Too often, agency meetings become tedious chores that are not helpful to you as a client. If your regularly scheduled agency reporting calls make you want to fall asleep and don’t feel quite strategic, you might have a problem. Ask your agency to simplify and summarize their reporting by providing answers to these three questions during each meeting:

1

What happened?

The reporting part of the meeting should be short.
2

What did we learn?

I.e., what things happened that we can do something about?
3

What are we going to do about 1 & 2?

I.e., what are the actionable next steps in light of what we learned?

By adopting this format, you and your agency will begin to generate a ton of ideas for new tactics. Add these ideas to a backlog and continually prioritize what’s next.

23. Be nice.

It’s sad to say, but some clients need a reminder of the Golden Rule. Plain and simple, people hate working for jerks. When you’re too abrasive, don’t listen, and are rude, then your agency team will dread working for you. The quality of service you get will suffer, a lot. Don’t make the mistake of thinking that you’ll get better performance by being a tyrant. You won’t. We promise.

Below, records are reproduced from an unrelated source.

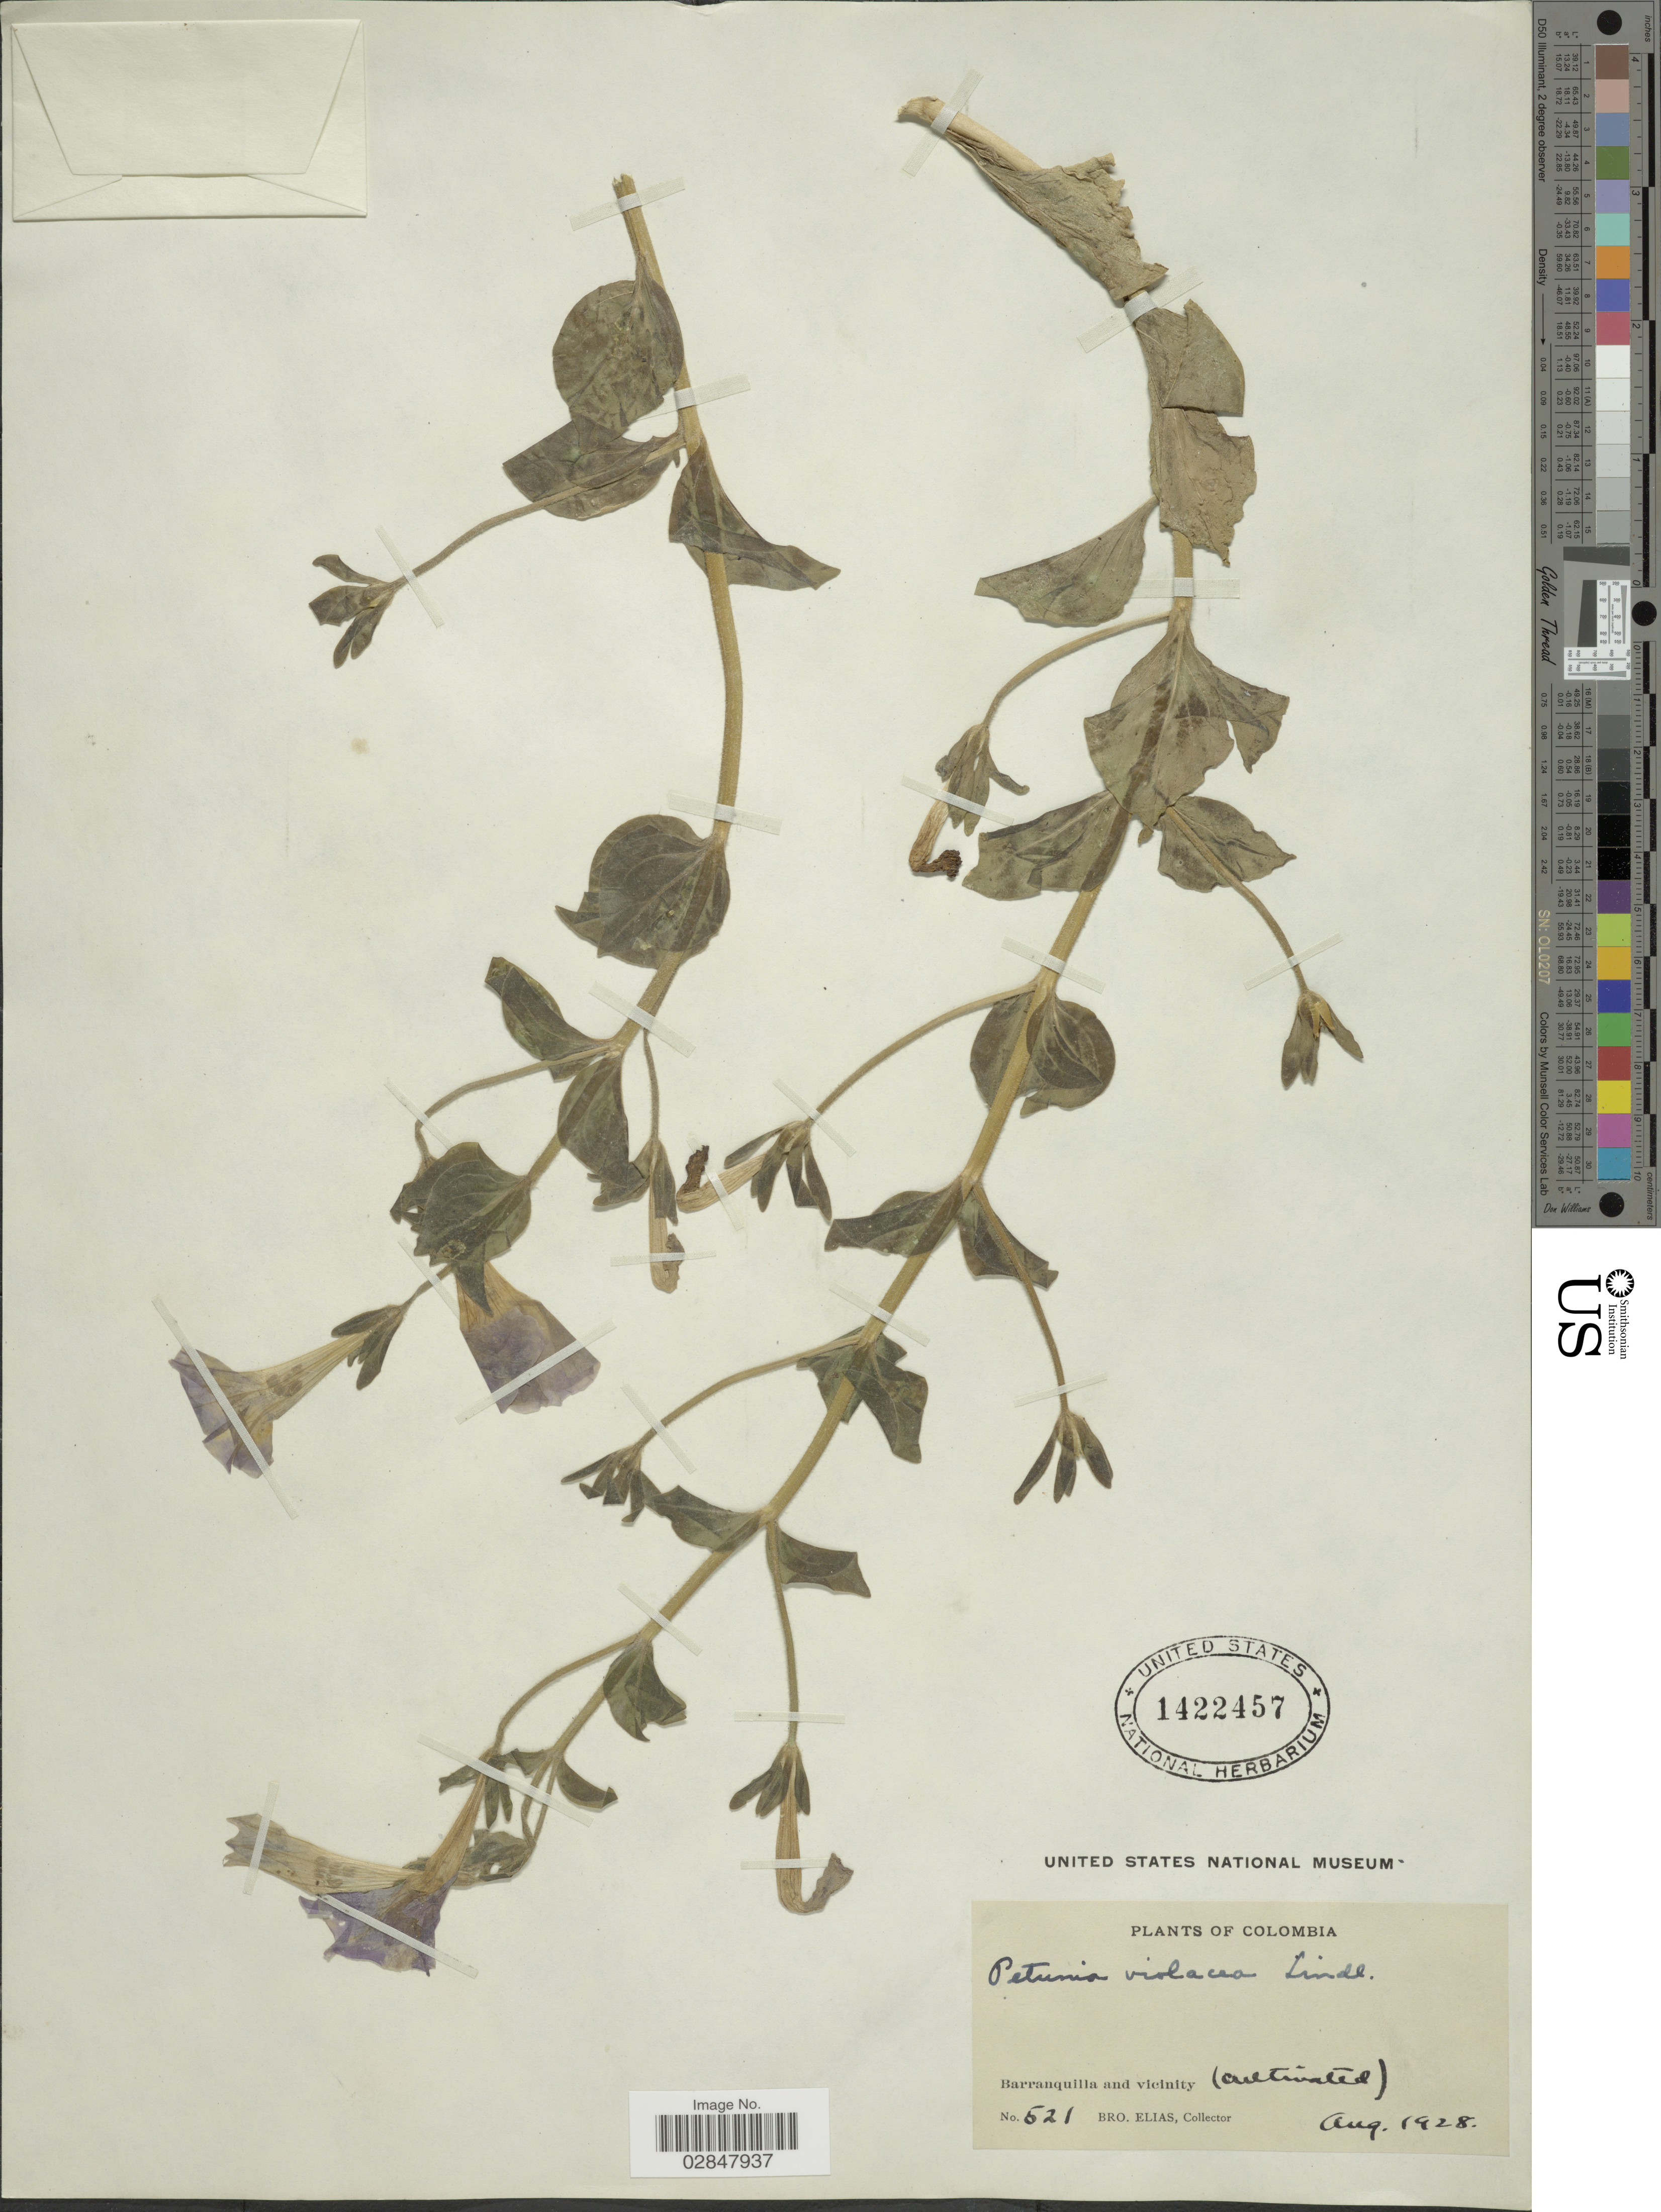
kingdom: Plantae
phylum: Tracheophyta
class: Magnoliopsida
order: Solanales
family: Solanaceae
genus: Petunia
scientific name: Petunia integrifolia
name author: (Hook.) Schinz & Thell.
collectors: Bro. Elias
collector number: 521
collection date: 1928-08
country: Colombia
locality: Barranquilla and vicinity.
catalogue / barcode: US 1422457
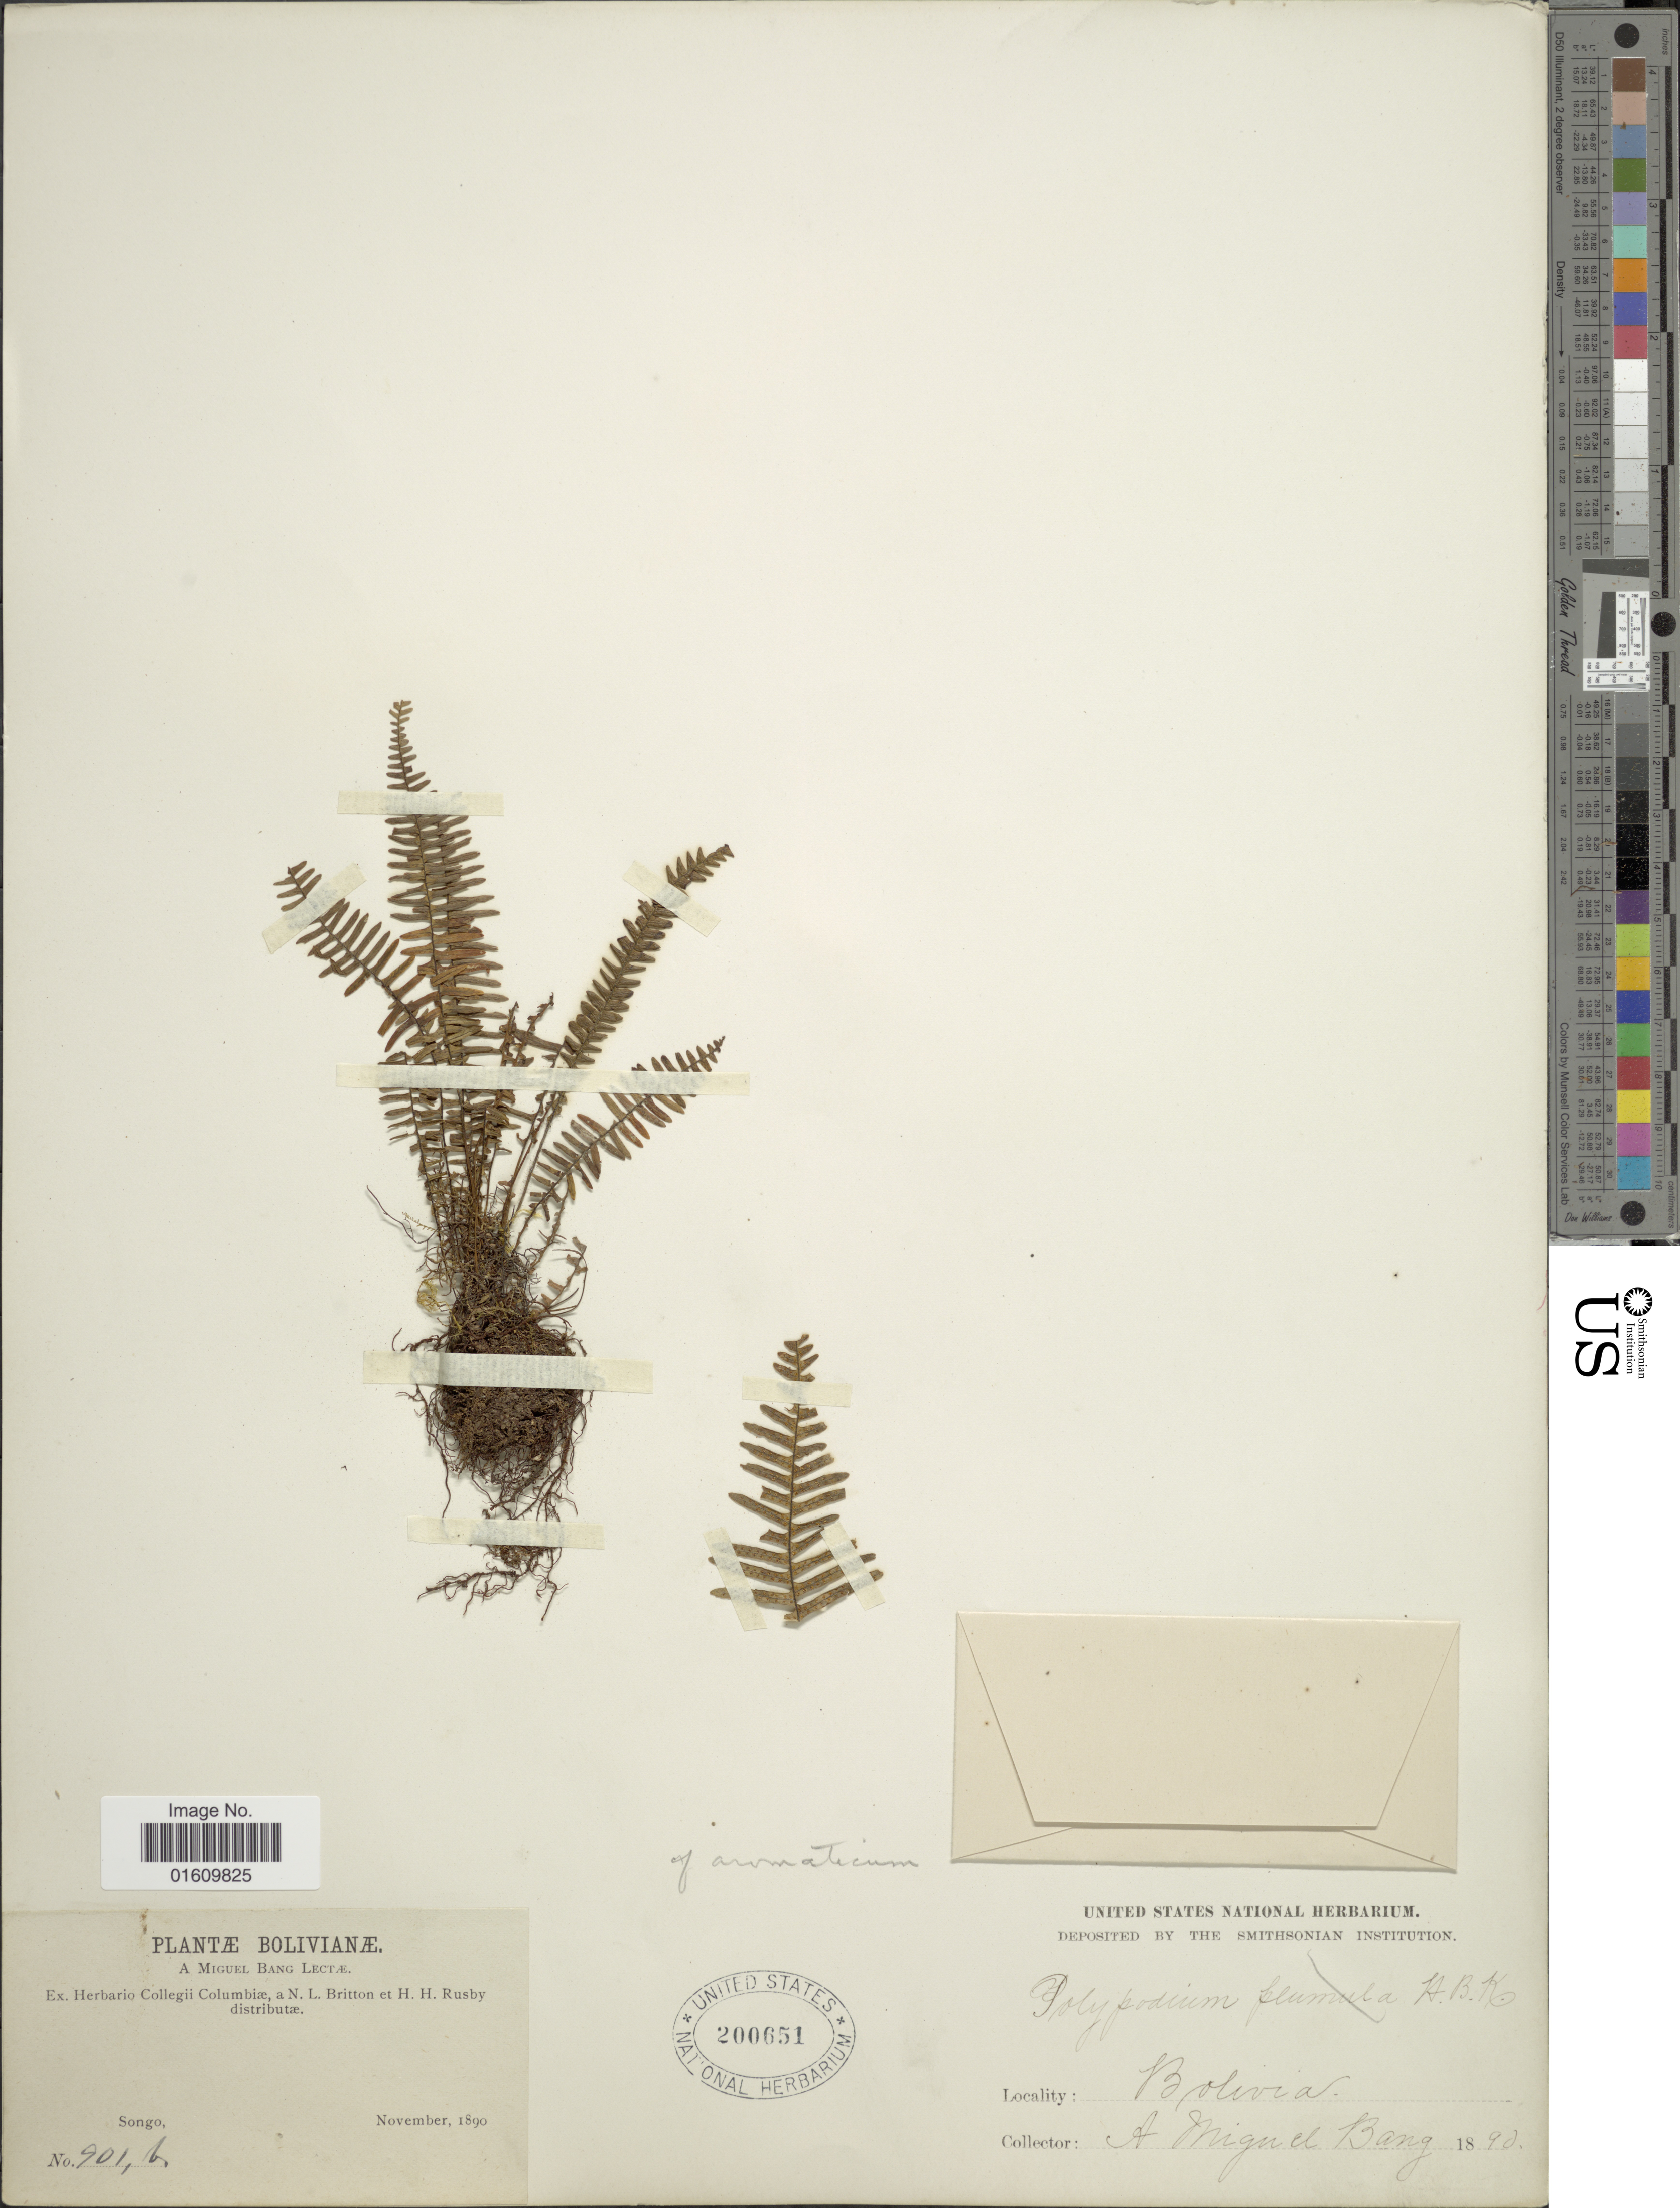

Final Advice for Scaling a Brand with an Agency

You have to remember that agencies make more profit by giving you the least amount of work for the most amount of money. In other words, your agency is financially incentivized to become complacent. 

Bad agencies will quickly slip into a noticeable routine of not caring about your business. Good agencies will be better at hiding it, and it’ll take some time before you see it. Excellent agencies will have a culture and processes in place to prevent complacency from ever occurring.

But no matter which level of agency you’re working with, you can counteract complacency and help your agency scale your brand by using the tips above.